Leonid Mikhailovich Solodkov (Леонид Михайлович Солодков; born 10 April 1958) is a retired Russian Navy Captain 2nd rank and a Hero of the Soviet Union. Solodkov was awarded the title on 24 December 1991 for his work on diving equipment. Solodkov is the last person awarded the title, having received it two days before the dissolution of the Soviet Union.

== Early life ==
Solodkov was born on 10 April 1958 in Chornukhyne, Luhansk Oblast in a farming family. His childhood was spent in Volzhsky, Volgograd Oblast, where he graduated from tenth grade. In 1976, he graduated from a course at the Obninsk Branch of the Moscow Engineering and Physics Institute.

== Military service ==
Solodkov joined the Soviet Navy in August 1976. He was sent to the Higher Naval Engineering College. In 1980, Solodkov became a member of the Communist Party of the Soviet Union. He graduated from the college in June 1981. In November, he completed the 6th Higher Officer Classes of the Navy. Solodkov became commander of the diving team on the rescue ship Zangezur. Between 1984 and 1986 he was assistant commander for rescue work on the Zangezur. Solodkov prepared over 1,000 deep-divers in diving school and while serving in Algeria supervised the training of submarine crews in emergency rescue.
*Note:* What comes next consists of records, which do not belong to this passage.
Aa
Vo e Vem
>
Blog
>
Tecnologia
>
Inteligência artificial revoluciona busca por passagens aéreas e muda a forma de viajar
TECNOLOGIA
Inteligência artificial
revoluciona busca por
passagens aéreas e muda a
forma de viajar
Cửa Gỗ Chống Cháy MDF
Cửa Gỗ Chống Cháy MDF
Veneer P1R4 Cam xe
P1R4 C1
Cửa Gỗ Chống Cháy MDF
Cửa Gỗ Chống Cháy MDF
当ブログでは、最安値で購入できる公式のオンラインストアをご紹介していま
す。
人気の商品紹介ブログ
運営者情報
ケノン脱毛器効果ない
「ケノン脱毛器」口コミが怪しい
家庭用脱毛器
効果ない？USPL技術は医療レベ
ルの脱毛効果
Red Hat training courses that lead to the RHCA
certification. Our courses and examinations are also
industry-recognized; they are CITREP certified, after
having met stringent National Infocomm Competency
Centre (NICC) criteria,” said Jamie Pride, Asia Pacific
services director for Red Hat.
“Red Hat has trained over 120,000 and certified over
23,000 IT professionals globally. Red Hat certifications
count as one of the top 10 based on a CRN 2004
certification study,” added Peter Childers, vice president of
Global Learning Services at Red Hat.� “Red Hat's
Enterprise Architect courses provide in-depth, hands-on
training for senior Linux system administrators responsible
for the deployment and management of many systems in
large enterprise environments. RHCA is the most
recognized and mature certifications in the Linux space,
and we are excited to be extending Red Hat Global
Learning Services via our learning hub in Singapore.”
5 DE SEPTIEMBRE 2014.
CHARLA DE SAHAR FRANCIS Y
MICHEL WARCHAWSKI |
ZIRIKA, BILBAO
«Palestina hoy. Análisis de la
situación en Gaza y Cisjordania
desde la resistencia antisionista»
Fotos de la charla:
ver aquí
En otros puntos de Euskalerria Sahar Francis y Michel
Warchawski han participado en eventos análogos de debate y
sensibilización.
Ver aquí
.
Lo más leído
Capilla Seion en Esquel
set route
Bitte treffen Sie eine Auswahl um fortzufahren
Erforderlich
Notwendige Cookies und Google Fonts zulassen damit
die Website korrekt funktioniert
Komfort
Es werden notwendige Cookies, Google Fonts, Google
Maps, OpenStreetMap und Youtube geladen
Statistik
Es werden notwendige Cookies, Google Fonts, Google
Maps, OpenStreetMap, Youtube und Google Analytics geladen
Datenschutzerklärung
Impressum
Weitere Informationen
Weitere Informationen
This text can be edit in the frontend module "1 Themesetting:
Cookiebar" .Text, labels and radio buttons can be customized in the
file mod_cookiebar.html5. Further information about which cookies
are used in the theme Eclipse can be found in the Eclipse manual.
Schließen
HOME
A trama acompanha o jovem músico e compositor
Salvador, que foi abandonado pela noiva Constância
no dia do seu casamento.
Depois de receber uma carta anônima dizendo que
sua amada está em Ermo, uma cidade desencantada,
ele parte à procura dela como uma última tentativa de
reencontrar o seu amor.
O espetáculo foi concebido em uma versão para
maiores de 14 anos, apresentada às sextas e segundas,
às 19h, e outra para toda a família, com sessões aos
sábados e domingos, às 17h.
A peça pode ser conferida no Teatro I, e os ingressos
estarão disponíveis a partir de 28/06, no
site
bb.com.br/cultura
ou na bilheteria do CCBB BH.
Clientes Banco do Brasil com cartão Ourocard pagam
In May 1986, he became a junior researcher and diving specialist at the State Scientific Research Institute of Rescue, Diving, and Deep Sea Work of the Ministry of Defense. Solodkov participated in the creation and testing of diving equipment. While testing new technology, he spent a long period under 50-atmosphere pressure. Solodkov worked underwater and in the diving chamber for more than 3,000 hours. Solodkov spent 15 days underwater at 500 meters during a 1991 experiment and 25 days at 450 meters in a 1988 experiment. He was awarded the Order of the Red Banner on 25 July 1990. On 24 December 1991, Solodkov was awarded the title Hero of the Soviet Union and the Order of Lenin for his contributions to diving. Solodkov was the last person awarded the title, receiving it two days before the dissolution of the Soviet Union. Then with the Russian Navy, Solodkov received his Gold Star on 16 January 1992 from Yevgeny Shaposhnikov.

== Later life ==
In July 1994 Solodkov transferred to the reserve with the Captain 3rd rank rank. He was promoted to Captain 2nd rank in 1999. Solodkov lives in Saint Petersburg. He led the Public Council of the Krasnoselsky District Administration. Solodkov was later deputy chairman of the Coordinating Council of Heroes of the Soviet Union, an NGO.